Discussion
Neonates who fail CPAP are at increased risk of pneumothorax, prolonged
respiratory support, bronchopulmonary dysplasia, and death18. Identifying these neonates shortly after birth is
crucial for implementing targeted strategies to reduce such
complications.
In our study, we created a machine learning model to predict the risk of
CPAP failure in preterm neonates born less 32 weeks gestation and or
with birth weight less than 1500 grams. To our knowledge, this is the
first study describing the utility of machine learning in prediction of
CPAP failure using large multicenter data. CPAP failure was defined as
the need for invasive mechanical ventilation within the first 72 hours
of life.
The rate of CPAP failure in our cohort was 64.1%. This is higher than
previously reported rates of 21% to 51% 10,19–22.
The wide range of these rates is likely related to institutional
differences in initial respiratory management and including older cohort
when practices such as routine intubation of infants of certain
gestational ages were common 21. Since our cohort was
comprised of infants from 27 neonatal intensive care units, we could not
account for variability between the centers in criteria for invasive
ventilation, and surfactant administration practices (including
indication and mode of surfactant delivery).
The strongest predictor of CPAP failure in our model was FiO2. In our
model, the highest risk of CPAP failure was at a FiO2 of 0.31. This is
consistent with prior studies that reported FiO2 in the first few hours
of life as predictive of CPAP failure, with FiO2 cutoffs ranging from
0.25 to 0.3 10,19,20,23.
We found an increasing risk of CPAP failure with elevated body
temperature. Other variables that had a high variable importance ranking
were systolic blood pressure and arterial PaO2. Several studies report
birth weight as a significant predictor for CPAP failure10,23,24, and it was one of the top 5 variables that
contributed to our prediction model. Neonates with a birth weight of
500-1000 grams had a higher risk of failing CPAP compared to those with
a birth weight of 1200-2000 grams. We also found that the risk of CPAP
failure decreased with increasing gestational age as expected.
Our study is unique in that it provides a machine learning model for
predicting CPAP failure using multicenter data. The benefit of machine
learning is that it accounts for complex relationships between variables
and does not assume that these predictors are independent of each other.
It can use large data sets, such as our cohort, to generate a model that
is validated as the algorithm is created 25. We tested
our model with a subset of our cohort and found that area under the
receiver operator characteristic curve was 0.91 and area under the
precision-recall curve was 0.93, indicating very high model performance.
There were several limitations in this study including the absence of a
standard definition of CPAP failure. Consequently, every multicenter
study may be limited by institutional differences in classifying
patients who failed CPAP and corresponding treatment recommendation.

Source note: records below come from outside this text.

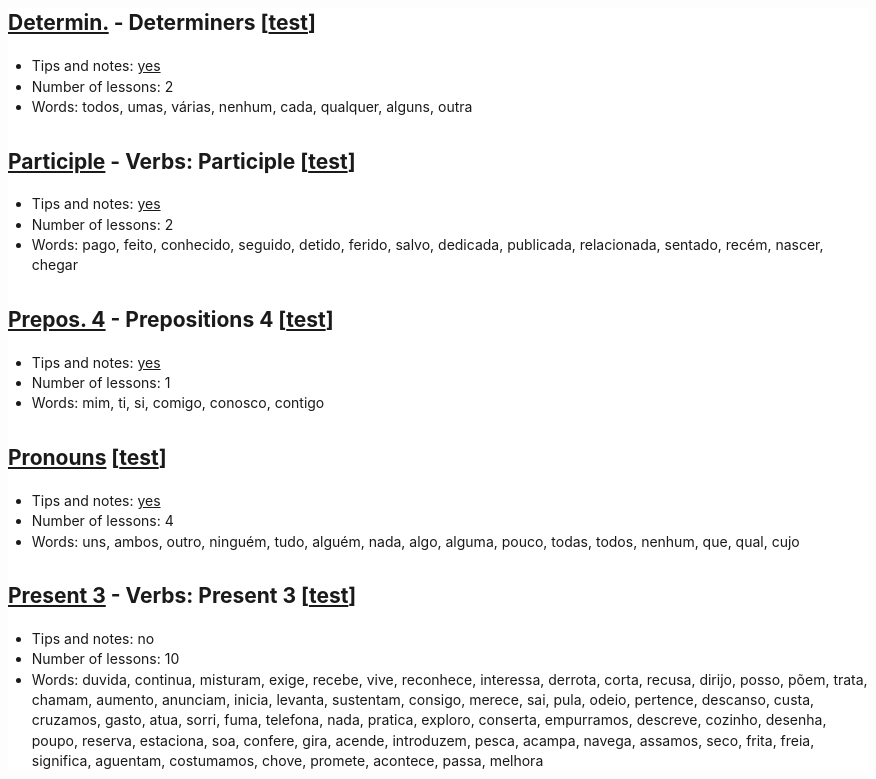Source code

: 
## [Determin.](https://www.duolingo.com/skill/pt/Determiners/practice) - Determiners \[[test](https://www.duolingo.com/skill/pt/Determiners/test)\]

* Tips and notes: [yes](https://www.duolingo.com/skill/pt/Determiners/tips-and-notes)
* Number of lessons: 2
* Words: todos, umas, várias, nenhum, cada, qualquer, alguns, outra


## [Participle](https://www.duolingo.com/skill/pt/Verbs:-Participle/practice) - Verbs: Participle \[[test](https://www.duolingo.com/skill/pt/Verbs:-Participle/test)\]

* Tips and notes: [yes](https://www.duolingo.com/skill/pt/Verbs:-Participle/tips-and-notes)
* Number of lessons: 2
* Words: pago, feito, conhecido, seguido, detido, ferido, salvo, dedicada, publicada, relacionada, sentado, recém, nascer, chegar


## [Prepos. 4](https://www.duolingo.com/skill/pt/Prepositions-4/practice) - Prepositions 4 \[[test](https://www.duolingo.com/skill/pt/Prepositions-4/test)\]

* Tips and notes: [yes](https://www.duolingo.com/skill/pt/Prepositions-4/tips-and-notes)
* Number of lessons: 1
* Words: mim, ti, si, comigo, conosco, contigo


## [Pronouns](https://www.duolingo.com/skill/pt/Pronouns/practice) \[[test](https://www.duolingo.com/skill/pt/Pronouns/test)\]

* Tips and notes: [yes](https://www.duolingo.com/skill/pt/Pronouns/tips-and-notes)
* Number of lessons: 4
* Words: uns, ambos, outro, ninguém, tudo, alguém, nada, algo, alguma, pouco, todas, todos, nenhum, que, qual, cujo


## [Present 3](https://www.duolingo.com/skill/pt/Verbs:-Present-3/practice) - Verbs: Present 3 \[[test](https://www.duolingo.com/skill/pt/Verbs:-Present-3/test)\]

* Tips and notes: no
* Number of lessons: 10
* Words: duvida, continua, misturam, exige, recebe, vive, reconhece, interessa, derrota, corta, recusa, dirijo, posso, põem, trata, chamam, aumento, anunciam, inicia, levanta, sustentam, consigo, merece, sai, pula, odeio, pertence, descanso, custa, cruzamos, gasto, atua, sorri, fuma, telefona, nada, pratica, exploro, conserta, empurramos, descreve, cozinho, desenha, poupo, reserva, estaciona, soa, confere, gira, acende, introduzem, pesca, acampa, navega, assamos, seco, frita, freia, significa, aguentam, costumamos, chove, promete, acontece, passa, melhora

The objective of this study is development of the earliest warning
system predicting risk of CPAP failure by using the very first set of
clinical data as predictors. While this is very helpful, there may be
increased accuracy but reduced time for intervention for predicting at
later times into the course of the NICU stay. Future multicenter studies
may provide more light into the effectiveness of longitudinal follow-up
till CPAP failure or discharge otherwise.
There were missing data which we accounted for in the choice of machine
learning algorithm. However, although these algorithms can capture
relationships between input variables in the presence of missing data,
the accuracy of the model may have been impacted. Due to the de
identification of data in OERWD, a link between neonatal charts with
maternal charts was not possible. Therefore, the model does not include
important perinatal factors, such as antenatal steroids exposure, mode
of delivery and Apgar scores.
In conclusion, we describe a machine learning model to predict CPAP
failure in preterm neonates with RDS. The most significant predictor in
our model was FiO2, where we observed a direct relationship between FiO2
and CPAP failure up until a value of 0.32 after which the chances of
CPAP failure remained relatively stable (see Figure 2). Other predictors
of importance were gestational age, birth weight and first PCO2 value.
We tested the model’s ability to predict CPAP failure in a subset of our
cohort and found high performance. Implementation of this model into the
electronic medical record can facilitate early prediction of CPAP
failure and identify neonates who may benefit from targeted
interventions to maximize the success of non-invasive ventilation.